____ Exercise input
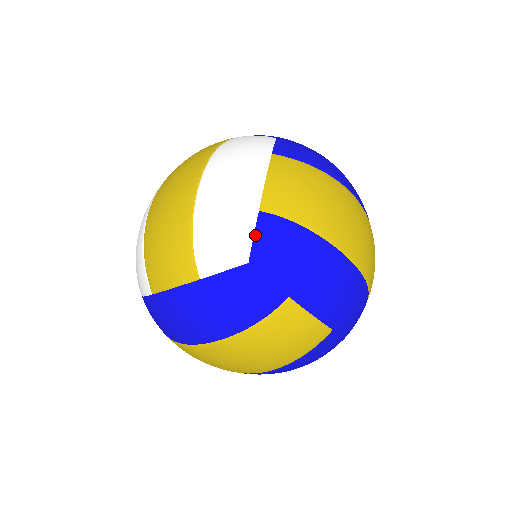
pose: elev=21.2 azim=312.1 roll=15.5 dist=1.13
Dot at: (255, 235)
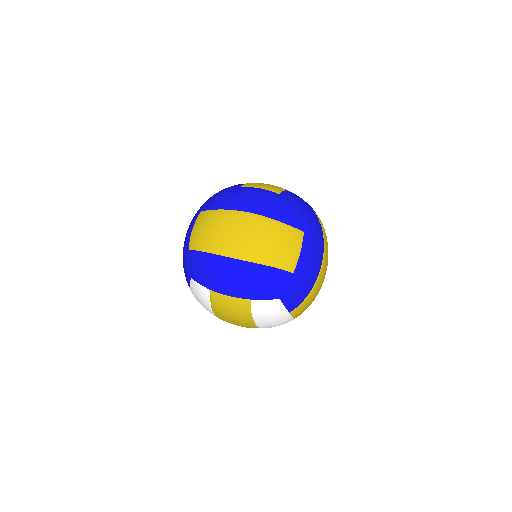
Dot at: occluded
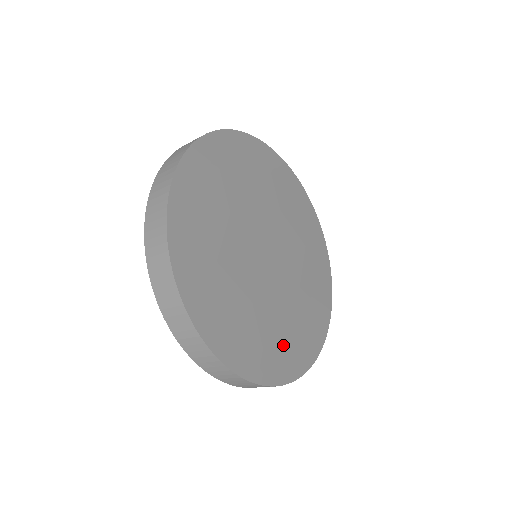
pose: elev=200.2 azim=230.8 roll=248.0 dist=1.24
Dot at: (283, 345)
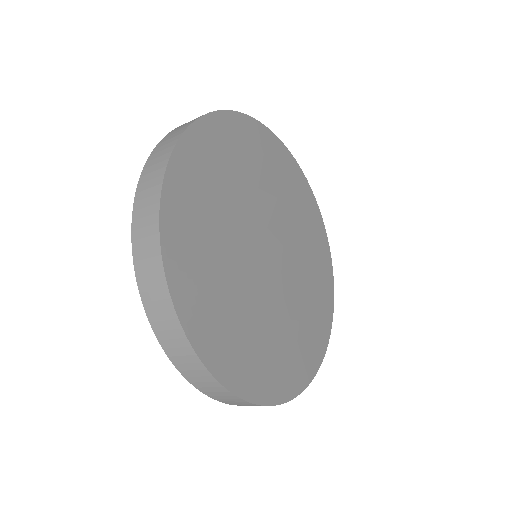
Dot at: (294, 353)
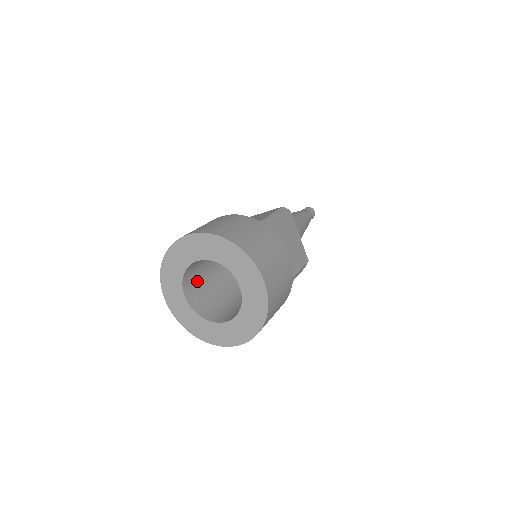
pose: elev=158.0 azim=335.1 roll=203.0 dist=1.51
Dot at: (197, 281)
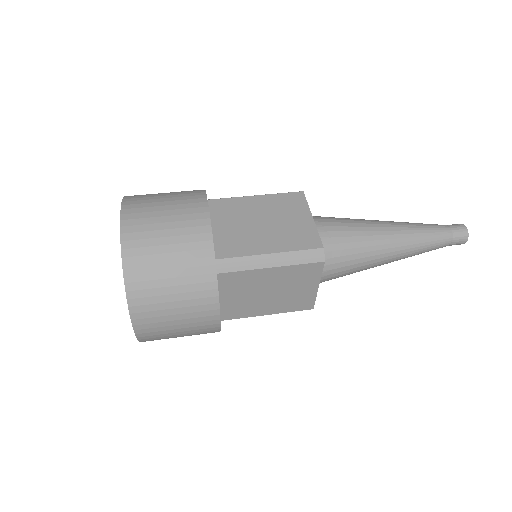
Dot at: occluded
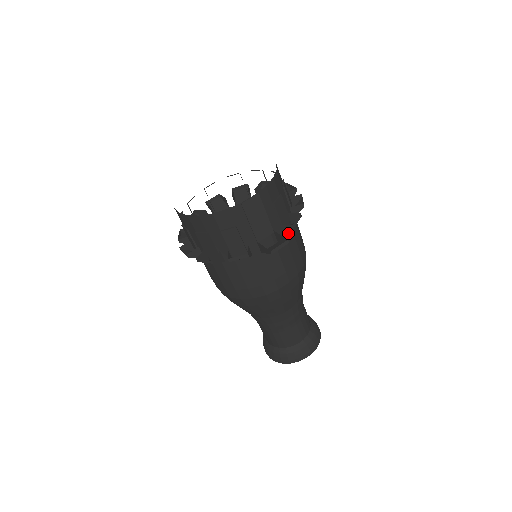
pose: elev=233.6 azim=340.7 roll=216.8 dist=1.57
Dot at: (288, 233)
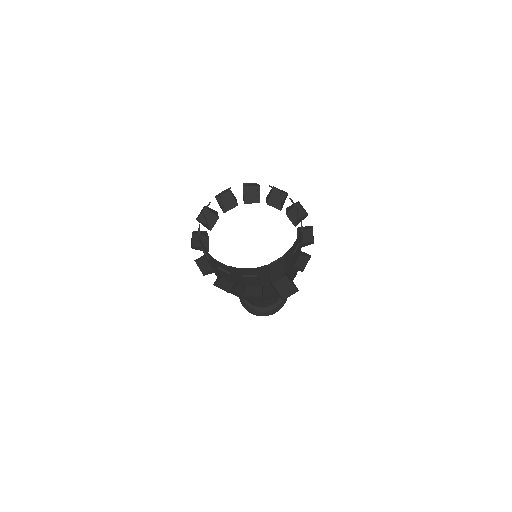
Dot at: (295, 264)
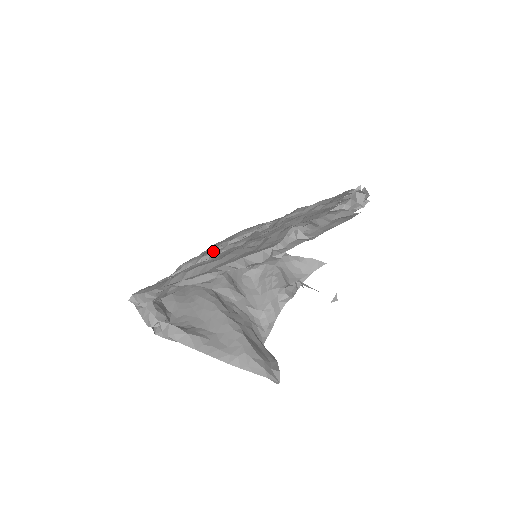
________
What is being asked: Print the records line for line, beginning with the line that contains "pose: elev=158.0 azim=335.1" and ending after the last line of the records. Omit the pictures from your answer.

Response to this task:
pose: elev=158.0 azim=335.1 roll=203.0 dist=1.51
Dot at: (197, 281)
Dot at: occluded
pose: elev=233.6 azim=340.7 roll=216.8 dist=1.57
Dot at: (288, 233)
Dot at: (295, 264)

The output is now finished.